Posted on 04 November 2011
Speaking at the B20 business event at the G20 in Cannes, the ever-charismatic Turkish Prime Minister Erdogan told the audience of CEO’s and businessmen that Turkey’s history of reforms make it immune from the sovereign debt crisis engulfing Europe.
“Structural reforms created an environment ensuring that, even in times of global economic hardship, entrepreneurs were able to drive the Turkish economy to a 10 percent growth rate,” Erdogan said, inviting multinational companies to take advantage of Turkey’s investment opportunities.
I doubt his comments will have made many of the Greeks in attendance at the G20 summit smile, but no one could argue with his logic.
In the first quarter of this year, Turkey became the fastest growing economy in the world. Inflation has taken a bit of a turn upwards in the last few weeks, but the Central Bank has yet to put rates back up, so it should be able to bring it back under control.
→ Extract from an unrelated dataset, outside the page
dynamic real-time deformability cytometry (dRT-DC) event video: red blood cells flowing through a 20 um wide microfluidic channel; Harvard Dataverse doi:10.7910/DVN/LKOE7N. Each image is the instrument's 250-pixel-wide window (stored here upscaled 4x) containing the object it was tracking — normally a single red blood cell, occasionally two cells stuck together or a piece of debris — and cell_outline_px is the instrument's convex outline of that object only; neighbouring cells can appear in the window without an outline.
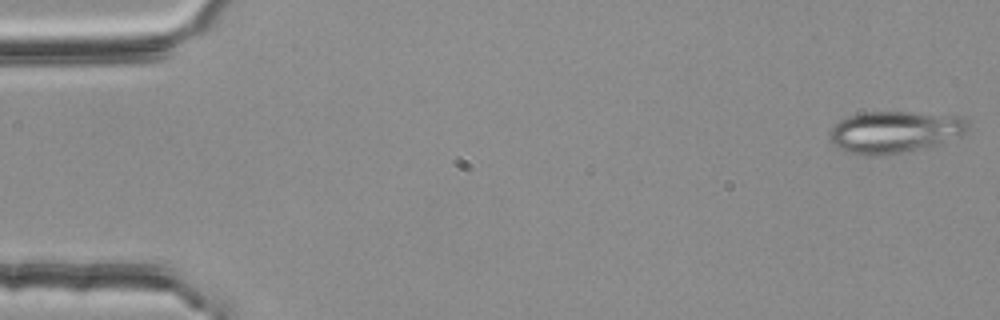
{"species": "common noctule bat (a hibernating species)", "species_latin": "Nyctalus noctula", "temperature_condition": "room temperature", "stored_images_in_passage": 16, "camera_frame_rate_fps": 3000, "um_per_image_px": 0.085, "animal": {"sex": "female", "body_mass_g": 25.1}, "frame": {"image": 1, "passage_image": 1, "time_ms": 0.0, "image_size_px": [1000, 320], "cell_outline_px": [[972, 124], [964, 132], [928, 148], [884, 156], [868, 156], [852, 152], [840, 148], [832, 144], [828, 140], [828, 136], [832, 128], [840, 120], [848, 116], [864, 112], [908, 112], [960, 116], [968, 120]], "centroid_in_image_um": [76.03, 11.22], "position_along_channel_um": 9.0, "area_um2": 33.76}}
Meanwhile export figures continue to soar with another record month in October; the total October figure of 11.8 billion USD is the highest level ever recorded for the month of October, according to data released by the Turkish Exporters Assembly (TIM). The TIM also said that exports over the first ten months of the year were 20% higher than last year. This level of growth should eventually let Turkey come to grips with its trade and current account deficits. And, despite the inflation jump, the list of reasons not to invest in Turkey is still looking pretty bare.